Kaptur Bill Tackles Tech Fees

Farmer Union praises federal seed saving bill. Compiled by staff.

Published on: Jun 28, 2004

U.S. Representative Marcy Kaptur, D-Toledo, has introduced a bill to allow farmers the right to save and replant patented seed.

Kaptur's Seed Availability and Competition Act of 2004 would decriminalize the act of saving patented seed as long as a producer reports the quantity and type of seed retained, and pays a technology fee to the U.S. Department of Agriculture. The secretary of agriculture will then compensate the appropriate patent holders.

"If farmers are looking for a level playing field regarding agricultural exports, they can thank Rep. Kaptur for this well conceived bill," comments Joe Logan, Ohio Farmers Union president. The group has long championed laws to return to the farmer the write to seed ownership. "This legislation could generate millions of additional dollars for patent holders to be used to support future research, thus keeping the U.S. on the cutting edge of technology."

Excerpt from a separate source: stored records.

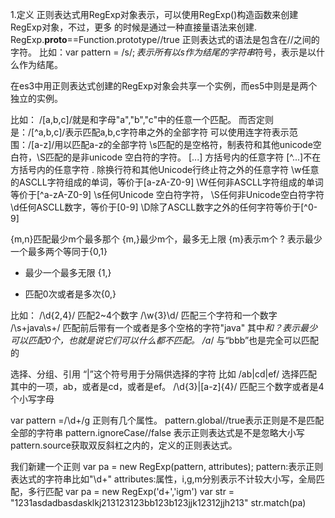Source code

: 1.定义
  正则表达式用RegExp对象表示，可以使用RegExp()构造函数来创建RegExp对象，不过，更多
  的时候是通过一种直接量语法来创建.
  RegExp.__proto__==Function.prototype//true
  正则表达式的语法是包含在//之间的字符。
  比如：var pattern = /s$/;表示所有以s作为结尾的字符串$符号，表示是以什么作为结尾。

  在es3中用正则表达式创建的RegExp对象会共享一个实例，而es5中则是是两个独立的实例。


  比如：
  /[a,b,c]/就是和字母"a","b","c"中的任意一个匹配。
  而否定则是：/[^a,b,c]/表示匹配a,b,c字符串之外的全部字符
  可以使用连字符表示范围：/[a-z]/用以匹配a-z的全部字符
  \s匹配的是空格符，制表符和其他unicode空白符，\S匹配的是非unicode 空白符的字符。
  [...] 方括号内的任意字符
  [^...]不在方括号内的任意字符
  . 除换行符和其他Unicode行终止符之外的任意字符
  \w任意的ASCLL字符组成的单词，等价于[a-zA-Z0-9]
  \W任何非ASCLL字符组成的单词等价于[^a-zA-Z0-9]
  \s任何Unicode 空白符字符，
  \S任何非Unicode空白符字符
  \d任何ASCLL数字，等价于[0-9]
  \D除了ASCLL数字之外的任何字符等价于[^0-9]


  {m,n}匹配最少m个最多那个
  {m,}最少m个，最多无上限
  {m}表示m个
  ? 表示最少一个最多两个等同于{0,1}
  + 最少一个最多无限 {1,}
  * 匹配0次或者是多次{0,}

  比如：
  /\d{2,4}/ 匹配2~4个数字
  /\w{3}\d/ 匹配三个字符和一个数字
  /\s+java\s+/ 匹配前后带有一个或者是多个空格的字符"java"
  其中*和？表示最少可以匹配0个，也就是说它们可以什么都不匹配。
  /a*/ 与“bbb”也是完全可以匹配的


选择、分组、引用
  “|”这个符号用于分隔供选择的字符
  比如 /ab|cd|ef/ 选择匹配其中的一项，ab，或者是cd，或者是ef。
  /\d{3}|[a-z]{4}/ 匹配三个数字或者是4个小写字母











  var pattern =/\d+/g
  正则有几个属性。
  pattern.global//true表示正则是不是匹配全部的字符串
  pattern.ignoreCase//false 表示正则表达式是不是忽略大小写
  pattern.source获取双反斜杠之内的，定义的正则表达式。


  我们新建一个正则
  var pa = new RegExp(pattern, attributes);
  pattern:表示正则表达式的字符串比如"\d+"
  attributes:属性，i,g,m分别表示不计较大小写，全局匹配，多行匹配
  var pa = new RegExp('d+','igm')
  var str = "1231asdadbasdasklkj213123123bb123b123jjk12312jjh213"
  str.match(pa)
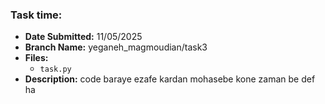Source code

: ### Task time:
- **Date Submitted:** 11/05/2025
- **Branch Name:** yeganeh_magmoudian/task3
- **Files:**
  - `task.py`
- **Description:**
  code baraye ezafe kardan mohasebe kone zaman be def ha
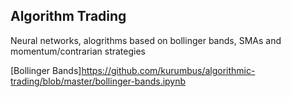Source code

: ## Algorithm Trading

Neural networks, alogrithms based on bollinger bands, SMAs and momentum/contrarian strategies

[Bollinger Bands]https://github.com/kurumbus/algorithmic-trading/blob/master/bollinger-bands.ipynb

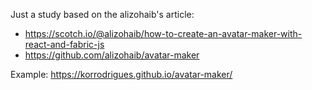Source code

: Just a study based on the alizohaib's article:
* https://scotch.io/@alizohaib/how-to-create-an-avatar-maker-with-react-and-fabric-js
* https://github.com/alizohaib/avatar-maker

Example: https://korrodrigues.github.io/avatar-maker/
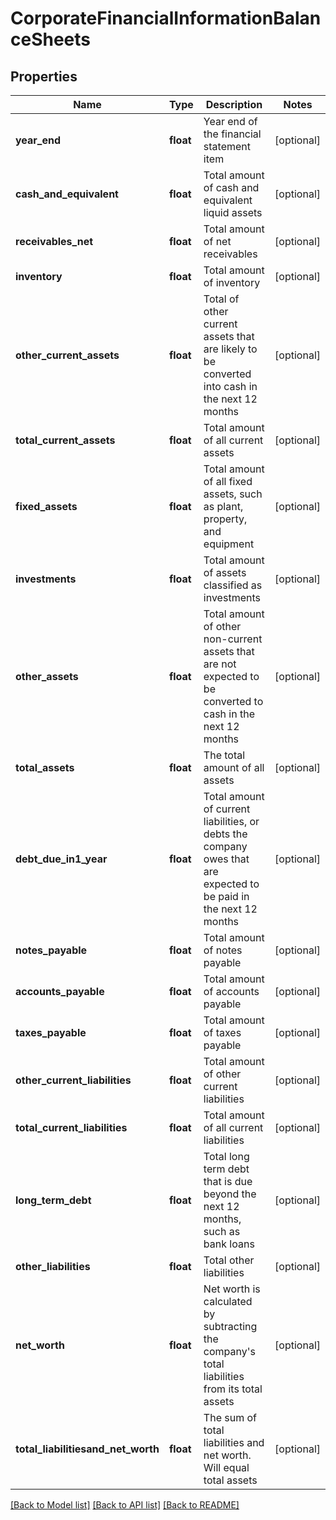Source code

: # CorporateFinancialInformationBalanceSheets

## Properties
Name | Type | Description | Notes
------------ | ------------- | ------------- | -------------
**year_end** | **float** | Year end of the financial statement item | [optional] 
**cash_and_equivalent** | **float** | Total amount of cash and equivalent liquid assets | [optional] 
**receivables_net** | **float** | Total amount of net receivables | [optional] 
**inventory** | **float** | Total amount of inventory | [optional] 
**other_current_assets** | **float** | Total of other current assets that are likely to be converted into cash in the next 12 months | [optional] 
**total_current_assets** | **float** | Total amount of all current assets | [optional] 
**fixed_assets** | **float** | Total amount of all fixed assets, such as plant, property, and equipment | [optional] 
**investments** | **float** | Total amount of assets classified as investments | [optional] 
**other_assets** | **float** | Total amount of other non-current assets that are not expected to be converted to cash in the next 12 months | [optional] 
**total_assets** | **float** | The total amount of all assets | [optional] 
**debt_due_in1_year** | **float** | Total amount of current liabilities, or debts the company owes that are expected to be paid in the next 12 months | [optional] 
**notes_payable** | **float** | Total amount of notes payable | [optional] 
**accounts_payable** | **float** | Total amount of accounts payable | [optional] 
**taxes_payable** | **float** | Total amount of taxes payable | [optional] 
**other_current_liabilities** | **float** | Total amount of other current liabilities | [optional] 
**total_current_liabilities** | **float** | Total amount of all current liabilities | [optional] 
**long_term_debt** | **float** | Total long term debt that is due beyond the next 12 months, such as bank loans | [optional] 
**other_liabilities** | **float** | Total other liabilities | [optional] 
**net_worth** | **float** | Net worth is calculated by subtracting the company&#39;s total liabilities from its total assets | [optional] 
**total_liabilitiesand_net_worth** | **float** | The sum of total liabilities and net worth. Will equal total assets | [optional] 

[[Back to Model list]](../README.md#documentation-for-models) [[Back to API list]](../README.md#documentation-for-api-endpoints) [[Back to README]](../README.md)


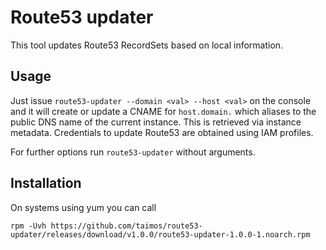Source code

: # Route53 updater

This tool updates Route53 RecordSets based on local information.

## Usage
Just issue ``route53-updater --domain <val> --host <val>`` on the console and it will create or update a CNAME for ``host.domain.`` which aliases to the public DNS name of the current instance. This is retrieved via instance metadata. Credentials to update Route53 are obtained using IAM profiles.

For further options run ``route53-updater`` without arguments. 

## Installation

On systems using yum you can call

``rpm -Uvh https://github.com/taimos/route53-updater/releases/download/v1.0.0/route53-updater-1.0.0-1.noarch.rpm``

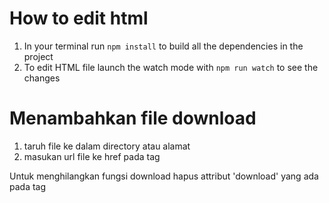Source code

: # How to edit html

1. In your terminal run `npm install` to build all the dependencies in the project
2. To edit HTML file launch the watch mode with `npm run watch` to see the changes

# Menambahkan file download

1. taruh file ke dalam directory atau alamat
2. masukan url file ke href pada tag <a></a>

Untuk menghilangkan fungsi download hapus attribut 'download' yang ada pada tag <a></a>
<a href="#" download></a>
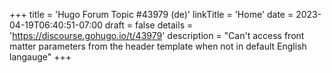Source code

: +++
title = 'Hugo Forum Topic #43979 (de)'
linkTitle = 'Home'
date = 2023-04-19T06:40:51-07:00
draft = false
details = 'https://discourse.gohugo.io/t/43979'
description = "Can't access front matter parameters from the header template when not in default English langauge"
+++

Kaptur's proposed legislation would assess tariffs on imported products from countries that do not levy comparable technology fees. This provision would resolve a competitive disadvantage U.S. farmers have with farmers from countries where technology fees are not applied. "Everybody talks about fair trade, but nobody ever does anything about it - until now," says Logan.

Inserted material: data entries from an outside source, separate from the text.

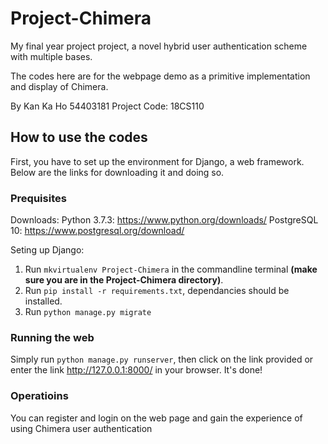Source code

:# Project-Chimera
My final year project project, a novel hybrid user authentication scheme with multiple bases.

The codes here are for the webpage demo as a primitive implementation and display of Chimera.

By Kan Ka Ho 54403181
Project Code: 18CS110

## How to use the codes
First, you have to set up the environment for Django, a web framework. Below are the links for downloading it and doing so.

### Prequisites
Downloads:
Python 3.7.3: https://www.python.org/downloads/
PostgreSQL 10: https://www.postgresql.org/download/

Seting up Django:
1. Run `mkvirtualenv Project-Chimera` in the commandline terminal **(make sure you are in the Project-Chimera directory)**.
2. Run `pip install -r requirements.txt`, dependancies should be installed. 
3. Run `python manage.py migrate`

### Running the web
Simply run `python manage.py runserver`, then click on the link provided or enter the link http://127.0.0.1:8000/ in your browser. It's done!

### Operatioins
You can register and login on the web page and gain the experience of using Chimera user authentication

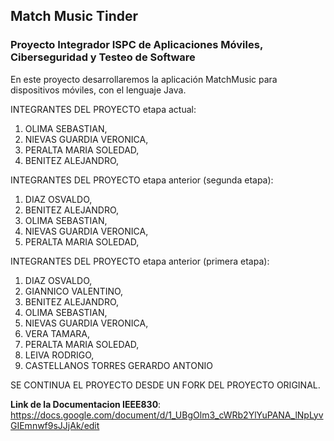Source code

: ## Match Music Tinder

### Proyecto Integrador ISPC de Aplicaciones Móviles, Ciberseguridad y Testeo de Software

En este proyecto desarrollaremos la aplicación MatchMusic para dispositivos móviles, con el lenguaje Java.

INTEGRANTES DEL PROYECTO etapa actual:

1) OLIMA SEBASTIAN,
2) NIEVAS GUARDIA VERONICA,
3) PERALTA MARIA SOLEDAD,
4) BENITEZ ALEJANDRO,


INTEGRANTES DEL PROYECTO etapa anterior (segunda etapa):

1) DIAZ OSVALDO,
2) BENITEZ ALEJANDRO,
3) OLIMA SEBASTIAN,
4) NIEVAS GUARDIA VERONICA,
5) PERALTA MARIA SOLEDAD,

INTEGRANTES DEL PROYECTO etapa anterior (primera etapa):

1) DIAZ OSVALDO,
2) GIANNICO VALENTINO,
3) BENITEZ ALEJANDRO,
4) OLIMA SEBASTIAN,
5) NIEVAS GUARDIA VERONICA,
6) VERA TAMARA,
7) PERALTA MARIA SOLEDAD,
8) LEIVA RODRIGO,
9) CASTELLANOS TORRES GERARDO ANTONIO

SE CONTINUA EL PROYECTO DESDE UN FORK DEL PROYECTO ORIGINAL.

**Link de la Documentacion IEEE830**: https://docs.google.com/document/d/1_UBgOlm3_cWRb2YlYuPANA_lNpLyvGIEmnwf9sJJjAk/edit

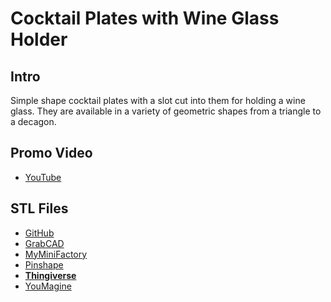 # Cocktail Plates with Wine Glass Holder

## Intro

Simple shape cocktail plates with a slot cut into them for holding a wine glass. They are available in a variety of geometric shapes from a triangle to a decagon.

## Promo Video

 - [YouTube](https://youtu.be/NN9xtuOYBMU)

## STL Files

 - [GitHub](https://github.com/jgphilpott/polymaker/tree/master/app/things/kitchen/cocktail_plates/stl)
 - [GrabCAD](https://grabcad.com/library/cocktail-plates-with-wine-glass-holder-1)
 - [MyMiniFactory](https://www.myminifactory.com/object/3d-print-cocktail-plates-with-wine-glass-holder-192627)
 - [Pinshape](https://pinshape.com/items/108267-3d-printed-cocktail-plates-with-wine-glass-holder)
 - **[Thingiverse](https://www.thingiverse.com/thing:5072557)**
 - [YouMagine](https://www.youmagine.com/designs/cocktail-plates-with-wine-glass-holder)
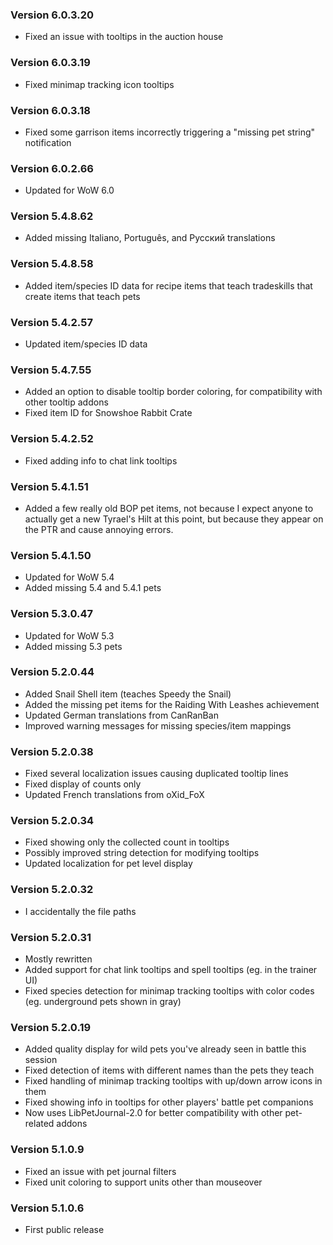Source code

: ### Version 6.0.3.20

* Fixed an issue with tooltips in the auction house

### Version 6.0.3.19

* Fixed minimap tracking icon tooltips

### Version 6.0.3.18

* Fixed some garrison items incorrectly triggering a "missing pet string" notification

### Version 6.0.2.66

* Updated for WoW 6.0

### Version 5.4.8.62

* Added missing Italiano, Português, and Русский translations

### Version 5.4.8.58

* Added item/species ID data for recipe items that teach tradeskills that create items that teach pets

### Version 5.4.2.57

* Updated item/species ID data

### Version 5.4.7.55

* Added an option to disable tooltip border coloring, for compatibility with other tooltip addons
* Fixed item ID for Snowshoe Rabbit Crate

### Version 5.4.2.52

* Fixed adding info to chat link tooltips

### Version 5.4.1.51

* Added a few really old BOP pet items, not because I expect anyone to actually get a new Tyrael's Hilt at this point, but because they appear on the PTR and cause annoying errors.

### Version 5.4.1.50

* Updated for WoW 5.4
* Added missing 5.4 and 5.4.1 pets

### Version 5.3.0.47

* Updated for WoW 5.3
* Added missing 5.3 pets

### Version 5.2.0.44

* Added Snail Shell item (teaches Speedy the Snail)
* Added the missing pet items for the Raiding With Leashes achievement
* Updated German translations from CanRanBan
* Improved warning messages for missing species/item mappings

### Version 5.2.0.38
* Fixed several localization issues causing duplicated tooltip lines
* Fixed display of counts only
* Updated French translations from oXid_FoX

### Version 5.2.0.34
* Fixed showing only the collected count in tooltips
* Possibly improved string detection for modifying tooltips
* Updated localization for pet level display

### Version 5.2.0.32
* I accidentally the file paths

### Version 5.2.0.31
* Mostly rewritten
* Added support for chat link tooltips and spell tooltips (eg. in the trainer UI)
* Fixed species detection for minimap tracking tooltips with color codes (eg. underground pets shown in gray)

### Version 5.2.0.19

* Added quality display for wild pets you've already seen in battle this session
* Fixed detection of items with different names than the pets they teach
* Fixed handling of minimap tracking tooltips with up/down arrow icons in them
* Fixed showing info in tooltips for other players' battle pet companions
* Now uses LibPetJournal-2.0 for better compatibility with other pet-related addons

### Version 5.1.0.9

* Fixed an issue with pet journal filters
* Fixed unit coloring to support units other than mouseover

### Version 5.1.0.6

* First public release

"Toledo is a seaport town, so Rep. Kaptur understands how essential trade is to farmers," continued Logan. "Yet she is also aware that current trade rules can put Ohio's farmers at a disadvantage."

This legislation was driven by grassroots efforts in several states across the nation. Ohio Farmers Union has championed state bills SB 252 and HB 513 by Ohio state Sen. Marc Dann and Rep. L. George Distel that would address the seed-saving issue at the state level.

Eighty one percent of all soybeans planted in the U.S. are genetically modified, so this legislation affects a large number of producers across the country. "Farmers are very appreciative of patented seeds because they simplify their agricultural operations. What they don't appreciate is that access to that seed comes only through a single source," says Logan. "What we are hoping this legislation will do is to break the stranglehold that a single corporation has on the access to seedstock that farmers need so desperately.

"For years, our foreign competitors have maintained the false notion that they do not use Round-Up Ready technology," says Logan, "but I have been told by Monsanto management representatives that more than half of the soybeans exported from Brazil and Argentina are raised using this pirated technology."